PolyHIPEs for Separations and Chemical Transformations: A Review
Published in Solvent Extraction and Ion Exchange, 2019
Kathryn M. L. Taylor-Pashow, Julia G. Pribyl
In work by Yao et al., a series of glycidyl methacrylate-based polyHIPE monoliths were prepared using the tri-block copolymer Pluronic F127 (PF127) as the surfactant.[29] Due to the ability of this surfactant to direct supramolecular self-assembly, a wide range of morphologies could be obtained by altering the PF127 concentration in the emulsion. The glycidyl methacrylate-based monoliths obtained had sub-micron skeletons, micrometer-sized through-pores, and relatively large specific surface areas, resulting in excellent permeability.
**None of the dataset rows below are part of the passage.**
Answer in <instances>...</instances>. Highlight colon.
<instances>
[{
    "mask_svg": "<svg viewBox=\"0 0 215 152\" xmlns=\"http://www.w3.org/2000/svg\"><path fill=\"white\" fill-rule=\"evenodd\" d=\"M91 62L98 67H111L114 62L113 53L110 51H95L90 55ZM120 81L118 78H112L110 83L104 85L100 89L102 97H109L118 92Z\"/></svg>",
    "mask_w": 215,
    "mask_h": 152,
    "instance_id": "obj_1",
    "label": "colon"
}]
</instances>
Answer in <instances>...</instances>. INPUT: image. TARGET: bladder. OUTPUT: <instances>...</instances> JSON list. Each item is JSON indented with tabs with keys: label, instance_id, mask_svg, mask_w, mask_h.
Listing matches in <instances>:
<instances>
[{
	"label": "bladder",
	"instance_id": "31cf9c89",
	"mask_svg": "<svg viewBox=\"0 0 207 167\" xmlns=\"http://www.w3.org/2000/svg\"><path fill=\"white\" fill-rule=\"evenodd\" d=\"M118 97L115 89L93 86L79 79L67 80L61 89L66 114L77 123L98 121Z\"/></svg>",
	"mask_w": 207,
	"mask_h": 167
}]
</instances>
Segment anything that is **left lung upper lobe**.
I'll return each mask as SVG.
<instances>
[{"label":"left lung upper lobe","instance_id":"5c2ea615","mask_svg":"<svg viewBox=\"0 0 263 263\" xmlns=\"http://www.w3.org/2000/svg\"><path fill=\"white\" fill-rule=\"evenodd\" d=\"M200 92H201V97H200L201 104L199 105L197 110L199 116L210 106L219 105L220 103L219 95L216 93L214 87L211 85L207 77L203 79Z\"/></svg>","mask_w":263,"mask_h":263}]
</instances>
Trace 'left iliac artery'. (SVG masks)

Based on these characteristics the monoliths were shown to be excellent materials for fast and high-throughput separation of proteins after functionalization with diethylamine similar to the work in the preceding paragraph. The same triblock copolymer (PF127) was also used for preparation of a polyHIPE material using a vinyl ester as the monomer with ethylene glycol dimethacrylate as the crosslinker.[30] In this work, the HIPE was charged into a stainless-steel column to serve as the mold for preparing the monolithic column. A high-performance liquid chromatography (HPLC) system was then used for testing of the resultant material. Prior to chromatography experiments, the poly(vinyl ester) monolith was acetylated by reaction with excess acetic acid. Results from the acetylation reaction showed that the average loading of hydroxyl groups was 14.0 mmol/g. HPLC experiments indicated that immunoglobulin could be separated from human plasma and chicken egg yolk with high resolution within 4 minutes. An additional demonstration of fast separation of proteins with this material was the separation of two proteins (interleukin-18 and Lys) within two minutes at a rate of 1445 cm/h.